The connecting assemblages of the curves of her hair, the linear f the luxurious fabric and the placement of her hands are reflected in the swells and rises of the vast, receding and diminishing landscape - which also creates a sense of depth. The parallel between humanity and nature has been established in such a gracefully fluid way within the pyramid design that captivates and draws the viewers' eye around aesthetics of the painting in a cycle, resembling the unison between the two. The subject matter and style of the Mona Lisa also links to an idea of creating an atmosphere and to evoke responses.
For example, the artwork seems to manifest an atmosphere of calmness due to the spouts technique that makes the painting slightly blurred and softens her features - her expression appears blended, almost to the point of being hazy, and in doing so, her beautiful smile and gaze is left open for interpretation. Her dignified figure is relaxed and comfortable, and Lemonade's painting technique renders her anatomy unbelievably, luminously natural and, along with her dynamic expression, she appears even more real and thus heightening her emotional presence.
Whilst one could interpret the artwork to convey a sense of calmness, you could also argue that an pretence of mystery is also presented through the palette of earthy tones and murky hues, the chiaroscuro of Mona Alias's garment contrasted with the lighter sky, and of course her renowned smile and eyes of which you are unable to determine its true sentiment. Her expression could also convey one of intelligence as her gaze can be interpreted as one that is subtly expressing her inner musing, indicating the importance Leonardo placed on intellect and not the just beauty that Mona Lisa evidently possesses.
Whilst the artwork, "Mona Lisa", by Andy Warhol, contains the original painting of Mona Lisa as its subject matter, the manipulation of the image and Whorl's style has rendered the depiction of the original to have a very different effect and meaning. For example, Warhol has repeated the original numerously on the page in a seemingly random manner; the paintings are rotated and overlap one another. The mechanical printing process is apparent as the paintings have varying levels of registration and color.
There is no ground established established resulting in shallow and flattened space, and there is no longer a focus point - lacking in order and depth. Mona Alias's essence and presence is lost through her repetition; the overuse of Mona Lisa gives the effect of degrading her significance through no longer being singular and unique. The primary colors creates a crude and brass effect, and the manipulation of her image through the mechanical process debases the quality of the original work - it simply becomes an image with no connection.

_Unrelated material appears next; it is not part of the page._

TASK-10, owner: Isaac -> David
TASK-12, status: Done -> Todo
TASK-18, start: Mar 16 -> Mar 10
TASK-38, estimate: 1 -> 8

Overall, the significance and relationship to the original is lost through the absence of the details and style that Leonardo employed which produced the atmosphere Mona Lisa and the landscape powerfully emitted. However, another idea that you could abstract from Whorl's style and subject matter is that it is a reflection of the 20th century social and cultural explosion of consumerism, mass media and production. The overuse of Mona Lisa portrays the new ability to mass produce, and her style appears mechanical, relating to consumerism and production of machines.
It could also be a reflection of the media's ability to objectify through mass production - Just as how Mona Lisa has lost her sense of self in his work. A further idea is that his work is a reaction against realism; with the invention of photography, you no longer needed to create a replica of reality, instead Warhol created artwork that focused on the concept rather than the aesthetics of realism, and to create work that was a recognizable form of art that also utilized the one dimensional quality of a canvas.
Positive connotations can also be ran, for example, whilst it is argued that Whorl's work is not an original, in turn you could perceive that his work is taking a new outlook on Mona Lisa and he is transforming high art into something modern, and in doing so, he diminished the 'high art' exclusivity connotation that was attached to the original and challenges the concept of art that once dominated, and instead, Warhol demonstrates that art is an universal and infinitive concept (hence the repetition of Mona Lisa), that anyone can produce, interpret, understand or relate to.